Page:
● ● ●
Noomi Rapace spoke with IndieWire's Anne Thompaon, who asked her if she and Rachel McAdams had improvised a lot of their scenes in Brian De Palma's Passion. "We worked closely," Rapace told Thompson. "Rachel and I discussed this script. Actually one scene that didn't belong in the story we took out, and added other things. It was very creative, it was a very different shoot. I see my character as emotionally disturbed in a way that none of my other characters have been. She has a cold calculating psychopathic mind, I did lot of research, so I had to run everything through that. I couldn't work from an emotional ground, as I normally do, so it was different translating: 'how does an emotionally disturbed person, how would she react and think?' So it was for me a different way. De Palma was fun, we had a lot of conversations. We didn't always agree, we're both strong-minded and stubborn. He's interesting and creative, he's a strong character."
● ● ●
Aim A: In the Noomi Rapace interview, list the things Rapace says she and Rachel McAdams did with the script.
The entries below are unrelated to the Noomi Rapace interview.

Stored rows:
● ● ●
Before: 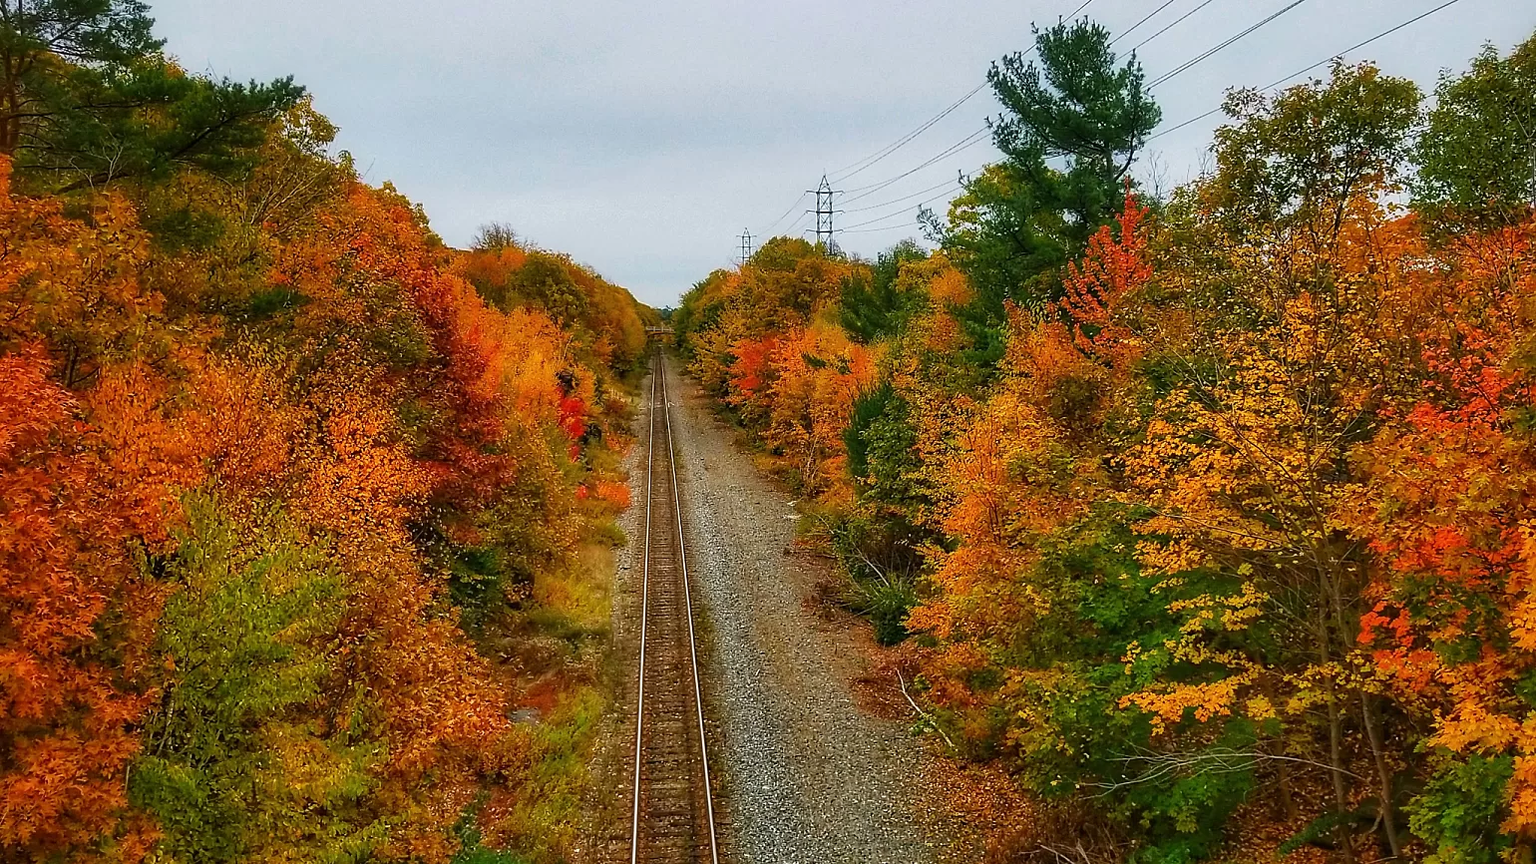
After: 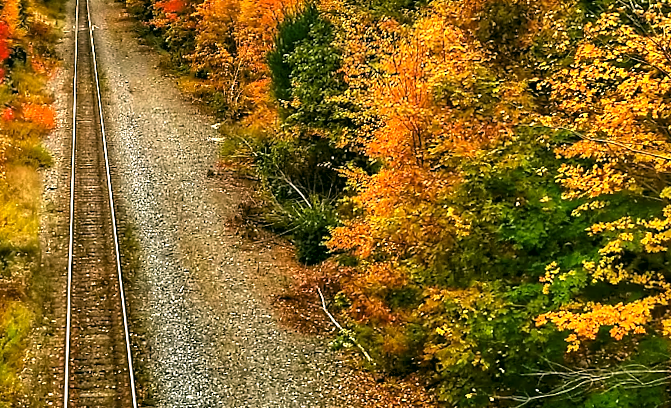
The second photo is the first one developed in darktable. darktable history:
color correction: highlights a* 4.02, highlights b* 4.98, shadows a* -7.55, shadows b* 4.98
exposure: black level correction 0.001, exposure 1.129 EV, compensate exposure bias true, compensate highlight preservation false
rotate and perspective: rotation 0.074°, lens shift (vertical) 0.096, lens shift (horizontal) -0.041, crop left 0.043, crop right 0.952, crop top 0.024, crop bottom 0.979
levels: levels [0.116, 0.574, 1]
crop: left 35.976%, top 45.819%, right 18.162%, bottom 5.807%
● ● ●
Aim B: Copy out the darktable edit entries word for word, leaving out the pictures.

Written answer A:
- They discussed the script.
- They took out one scene that didn't belong in the story.
- They added other things.

Written answer B:
Before: 
After: 
The second photo is the first one developed in darktable. darktable history:
color correction: highlights a* 4.02, highlights b* 4.98, shadows a* -7.55, shadows b* 4.98
exposure: black level correction 0.001, exposure 1.129 EV, compensate exposure bias true, compensate highlight preservation false
rotate and perspective: rotation 0.074°, lens shift (vertical) 0.096, lens shift (horizontal) -0.041, crop left 0.043, crop right 0.952, crop top 0.024, crop bottom 0.979
levels: levels [0.116, 0.574, 1]
crop: left 35.976%, top 45.819%, right 18.162%, bottom 5.807%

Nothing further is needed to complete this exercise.